Step two: induce a chain reaction in the chaos moon, destroying it.
Step three: use more Celestial magic to deflect the exploded remnants of the non-chaos moon you just used as a blast shield.
Step four: use ???? magic to construct a replacement non-chaos moon, preferably before tidal disturbances destroy civilisation.
Step five: gloat atop the rubble.
 
I don't know whether or not the idea of blowing up Morrsleib in a natural chain reaction of exploding dhar is a monumentally stupid idea or an absolutely brilliant one. The crazy thing is that I'm fairly certain the slann could actully pull it off, but they might not actually know the First or Second Secrets of Dhar.

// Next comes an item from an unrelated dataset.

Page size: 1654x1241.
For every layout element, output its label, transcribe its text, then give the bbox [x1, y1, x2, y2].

And since Morrsleib is very far away, and the chain reaction would, theoretically, explode all of its warpstone rather than simply breaking it into chunks and then scattering it down to Mallus, it might not actually result in an apocalypse.

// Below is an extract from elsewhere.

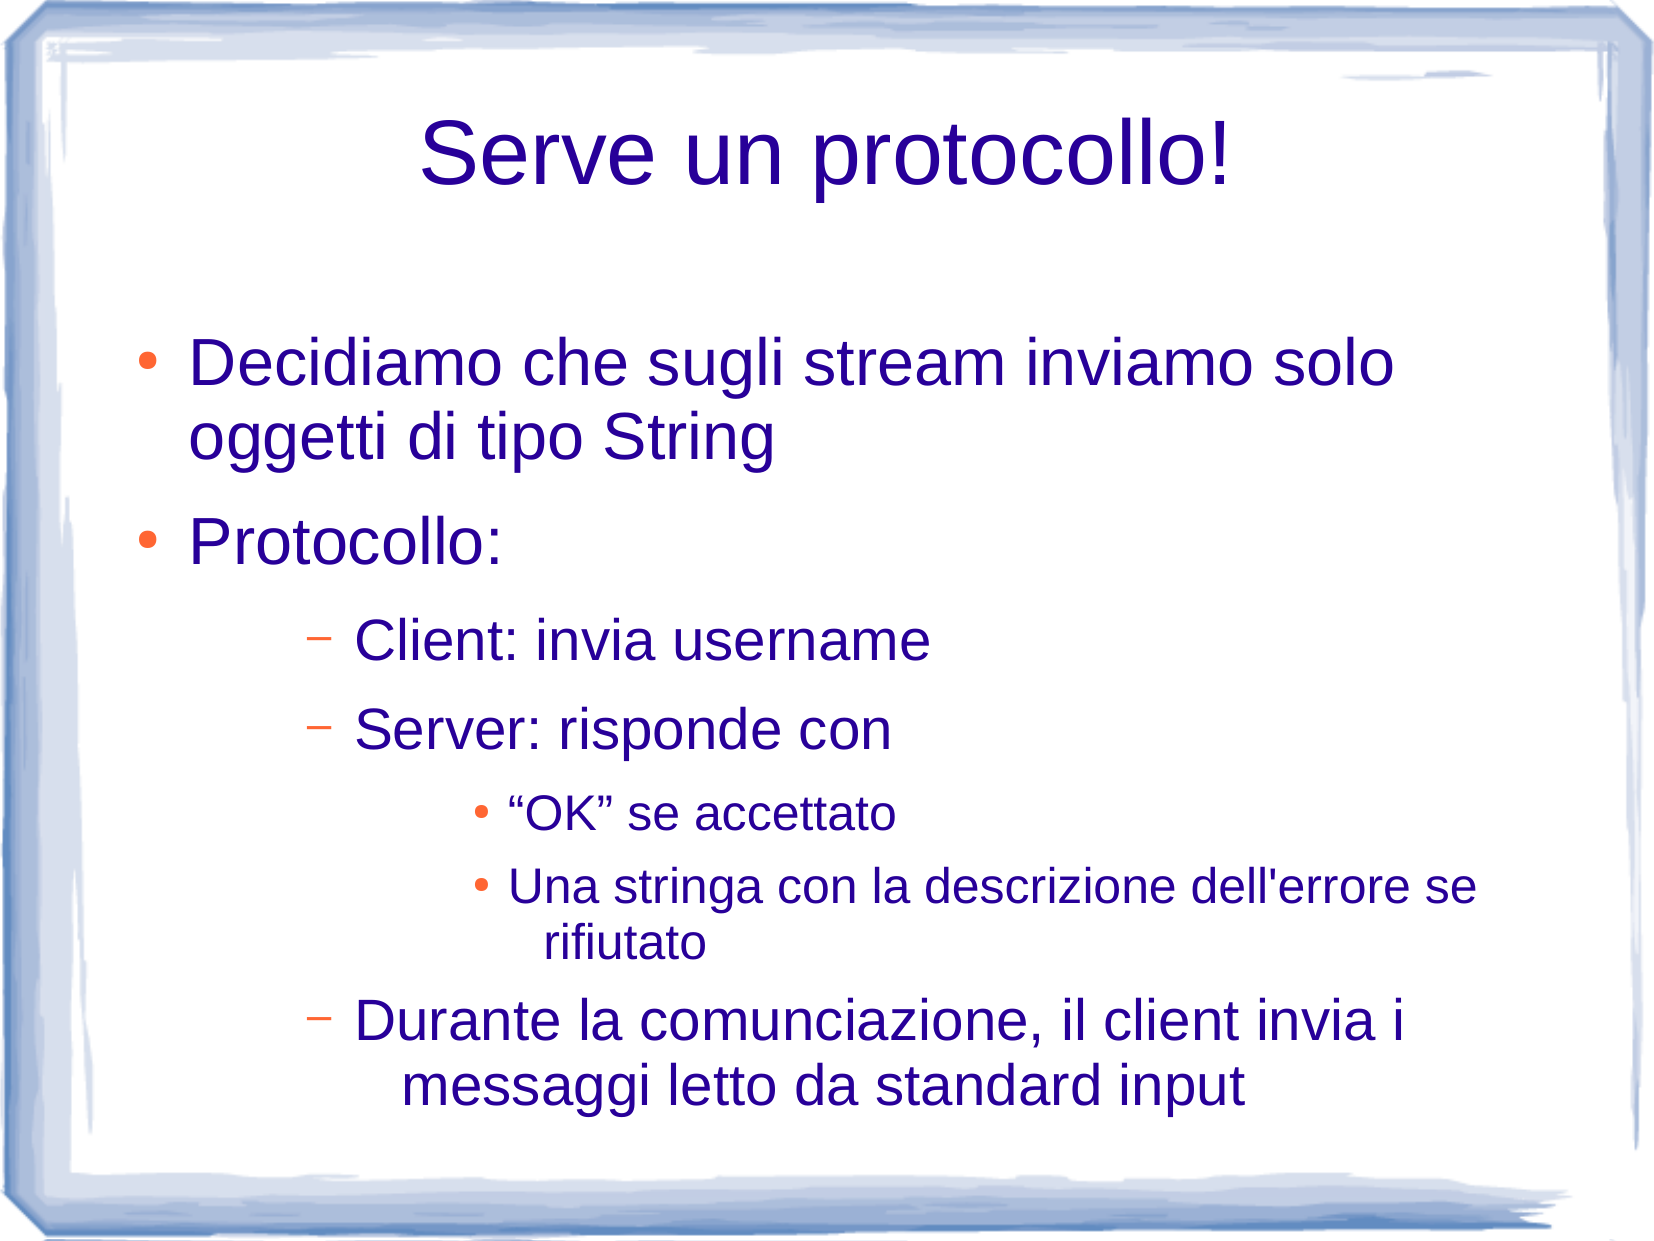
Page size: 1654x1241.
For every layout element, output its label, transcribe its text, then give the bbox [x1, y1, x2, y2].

list Decidiamo che sugli stream inviamo solo oggetti di tipo String Protocollo: Client: invia username Server: risponde con “OK” se accettato Una stringa con la descrizione dell'errore se rifiutato Durante la comunciazione, il client invia i messaggi letto da standard input [118, 324, 1571, 1119]
picture [0, 0, 1654, 1241]
title Serve un protocollo! [82, 49, 1571, 257]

The Slaan ARE working on destroying Morrslieb, they're just chipping chunks off to disintegrate as warpstone meteors, which eventually decompose and the Vortex processes it through the ley lines, if everything was working well. But the Waystone network isn't exactly in peak condition so the warpstone still gets knocked off on schedule, but its not dissolved where it lands.

That they are working on chipping bits off on a relatively slow schedule suggests that the main reason they hadn't explosively volatized Morrslieb is that they don't want to deal with the consequences of explosively volatized Morrslieb.